Uyulacak talimatlar: Alıntılanan metne göre ÖGET 1979 yılında hangi alanlarda ihtisas yaptı? Lütfen kısaca yanıtlayın.

Alıntılanan metin:
Sayın ÖGET sohbetimize hoş geldiniz. Bize biraz kendinizi tanıtabilir misiniz? Hangi okullardan mezun oldunuz? Hangi eğitimleri aldınız?

– 1972 yılında FMV Nişantaşı Özel Işık Lisesinden, 1978 yılında Toulouse-Fransa Siyasal Bilimler Enstitüsü Uluslararası İlişkiler Bölümünden mezun olup, 1979 yılında da aynı Fakültenin Uluslararası Hukuk bölümünde Denizler Hukuku ve Kamu Yönetimi ihtisası yaptım. Aynı yıl Birleşmiş Milletlerden uluslararası memur olma yolunda davet almama karşılık ülkeme geri döndüm.   

İş hayatınıza nasıl başladınız? İlk işinizden, görevlerinizden biraz söz edebilir misiniz?

Kayıtlı veriler:
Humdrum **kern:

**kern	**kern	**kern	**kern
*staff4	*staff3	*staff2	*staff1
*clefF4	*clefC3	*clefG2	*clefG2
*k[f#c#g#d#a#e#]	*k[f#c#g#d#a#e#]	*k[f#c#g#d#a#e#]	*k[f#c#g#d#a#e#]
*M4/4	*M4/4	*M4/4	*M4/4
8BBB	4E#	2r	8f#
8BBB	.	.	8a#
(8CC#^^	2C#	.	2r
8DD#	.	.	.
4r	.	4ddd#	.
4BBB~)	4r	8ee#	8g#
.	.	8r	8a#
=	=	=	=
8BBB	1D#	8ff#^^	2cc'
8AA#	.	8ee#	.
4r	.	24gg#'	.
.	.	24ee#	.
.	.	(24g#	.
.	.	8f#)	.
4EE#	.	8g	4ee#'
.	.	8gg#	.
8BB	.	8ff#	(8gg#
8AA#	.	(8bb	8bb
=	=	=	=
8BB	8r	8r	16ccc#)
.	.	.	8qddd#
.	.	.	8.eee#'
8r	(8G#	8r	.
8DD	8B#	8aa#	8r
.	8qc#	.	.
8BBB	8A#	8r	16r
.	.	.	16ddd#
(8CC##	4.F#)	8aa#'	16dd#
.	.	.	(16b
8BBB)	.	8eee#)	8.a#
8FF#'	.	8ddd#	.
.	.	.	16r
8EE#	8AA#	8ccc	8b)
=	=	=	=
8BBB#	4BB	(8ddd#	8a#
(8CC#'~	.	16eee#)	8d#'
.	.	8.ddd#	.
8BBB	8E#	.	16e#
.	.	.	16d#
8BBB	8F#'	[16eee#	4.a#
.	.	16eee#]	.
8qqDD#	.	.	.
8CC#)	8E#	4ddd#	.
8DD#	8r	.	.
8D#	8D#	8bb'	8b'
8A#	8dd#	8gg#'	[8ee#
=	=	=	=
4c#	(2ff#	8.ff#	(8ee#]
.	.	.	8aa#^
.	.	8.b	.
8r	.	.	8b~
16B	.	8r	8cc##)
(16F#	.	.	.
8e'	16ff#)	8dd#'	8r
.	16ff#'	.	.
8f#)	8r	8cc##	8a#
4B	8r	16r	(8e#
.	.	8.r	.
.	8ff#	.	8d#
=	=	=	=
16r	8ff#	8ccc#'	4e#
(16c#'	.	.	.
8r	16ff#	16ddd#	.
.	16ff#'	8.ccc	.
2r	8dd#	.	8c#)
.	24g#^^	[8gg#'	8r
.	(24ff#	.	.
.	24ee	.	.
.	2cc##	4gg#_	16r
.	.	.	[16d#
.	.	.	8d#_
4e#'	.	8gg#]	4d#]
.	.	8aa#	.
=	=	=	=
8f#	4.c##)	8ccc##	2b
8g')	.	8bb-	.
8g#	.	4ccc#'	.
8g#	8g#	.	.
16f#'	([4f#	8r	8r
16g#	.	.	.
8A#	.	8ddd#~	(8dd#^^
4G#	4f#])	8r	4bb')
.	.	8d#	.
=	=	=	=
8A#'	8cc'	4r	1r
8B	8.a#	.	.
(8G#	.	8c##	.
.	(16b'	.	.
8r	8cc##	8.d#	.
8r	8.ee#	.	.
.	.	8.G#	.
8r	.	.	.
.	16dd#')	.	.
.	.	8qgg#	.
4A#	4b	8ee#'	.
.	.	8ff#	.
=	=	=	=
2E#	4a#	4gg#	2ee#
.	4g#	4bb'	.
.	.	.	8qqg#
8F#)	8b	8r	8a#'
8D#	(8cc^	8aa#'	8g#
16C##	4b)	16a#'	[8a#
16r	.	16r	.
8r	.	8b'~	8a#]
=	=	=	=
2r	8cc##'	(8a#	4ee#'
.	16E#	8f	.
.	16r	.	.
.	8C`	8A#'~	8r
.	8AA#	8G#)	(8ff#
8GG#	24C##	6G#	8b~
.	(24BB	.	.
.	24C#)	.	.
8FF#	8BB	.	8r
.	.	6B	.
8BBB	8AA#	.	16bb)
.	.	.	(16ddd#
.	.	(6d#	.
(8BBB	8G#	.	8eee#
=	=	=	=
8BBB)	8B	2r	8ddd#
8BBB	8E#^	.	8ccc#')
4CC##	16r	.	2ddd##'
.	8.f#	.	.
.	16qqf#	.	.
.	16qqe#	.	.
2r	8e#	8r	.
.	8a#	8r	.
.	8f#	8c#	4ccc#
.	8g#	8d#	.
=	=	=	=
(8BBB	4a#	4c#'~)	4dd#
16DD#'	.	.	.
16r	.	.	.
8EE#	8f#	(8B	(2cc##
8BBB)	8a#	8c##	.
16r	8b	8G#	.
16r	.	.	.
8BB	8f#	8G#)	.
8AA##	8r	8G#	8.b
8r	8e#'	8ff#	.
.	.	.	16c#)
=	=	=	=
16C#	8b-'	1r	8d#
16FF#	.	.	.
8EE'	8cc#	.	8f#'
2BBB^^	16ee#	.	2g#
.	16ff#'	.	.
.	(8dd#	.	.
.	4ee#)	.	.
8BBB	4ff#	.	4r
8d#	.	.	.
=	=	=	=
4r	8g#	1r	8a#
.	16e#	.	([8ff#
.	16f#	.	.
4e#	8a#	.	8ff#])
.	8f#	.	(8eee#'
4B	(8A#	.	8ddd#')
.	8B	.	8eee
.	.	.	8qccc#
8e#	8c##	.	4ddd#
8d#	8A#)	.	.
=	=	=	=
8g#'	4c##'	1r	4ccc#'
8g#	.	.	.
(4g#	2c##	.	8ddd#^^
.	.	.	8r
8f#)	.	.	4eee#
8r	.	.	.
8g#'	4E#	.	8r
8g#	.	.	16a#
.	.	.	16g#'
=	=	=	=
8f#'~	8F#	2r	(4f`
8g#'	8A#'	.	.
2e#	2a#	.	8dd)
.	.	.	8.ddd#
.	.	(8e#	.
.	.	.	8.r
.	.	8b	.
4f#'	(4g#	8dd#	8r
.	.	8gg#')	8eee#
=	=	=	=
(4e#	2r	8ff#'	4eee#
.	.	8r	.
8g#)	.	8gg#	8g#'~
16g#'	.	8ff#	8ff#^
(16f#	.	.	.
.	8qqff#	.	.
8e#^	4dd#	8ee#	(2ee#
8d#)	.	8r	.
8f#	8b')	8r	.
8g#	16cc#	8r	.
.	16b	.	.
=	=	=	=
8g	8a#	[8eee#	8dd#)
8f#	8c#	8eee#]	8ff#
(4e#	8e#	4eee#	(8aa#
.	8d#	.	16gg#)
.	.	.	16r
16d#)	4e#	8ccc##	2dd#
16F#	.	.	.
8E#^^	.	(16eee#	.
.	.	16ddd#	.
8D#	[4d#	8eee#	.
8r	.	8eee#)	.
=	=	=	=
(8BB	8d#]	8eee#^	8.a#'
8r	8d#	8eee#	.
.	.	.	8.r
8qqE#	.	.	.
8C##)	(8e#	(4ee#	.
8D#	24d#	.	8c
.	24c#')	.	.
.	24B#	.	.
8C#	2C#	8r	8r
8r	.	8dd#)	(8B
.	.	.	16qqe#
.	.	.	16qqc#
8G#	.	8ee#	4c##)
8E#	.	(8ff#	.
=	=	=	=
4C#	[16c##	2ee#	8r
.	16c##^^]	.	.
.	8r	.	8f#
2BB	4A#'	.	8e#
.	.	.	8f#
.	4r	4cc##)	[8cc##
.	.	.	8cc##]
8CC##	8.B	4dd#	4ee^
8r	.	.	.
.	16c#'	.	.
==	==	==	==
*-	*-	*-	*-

Doğru çıktı: Denizler Hukuku ve Kamu Yönetimi.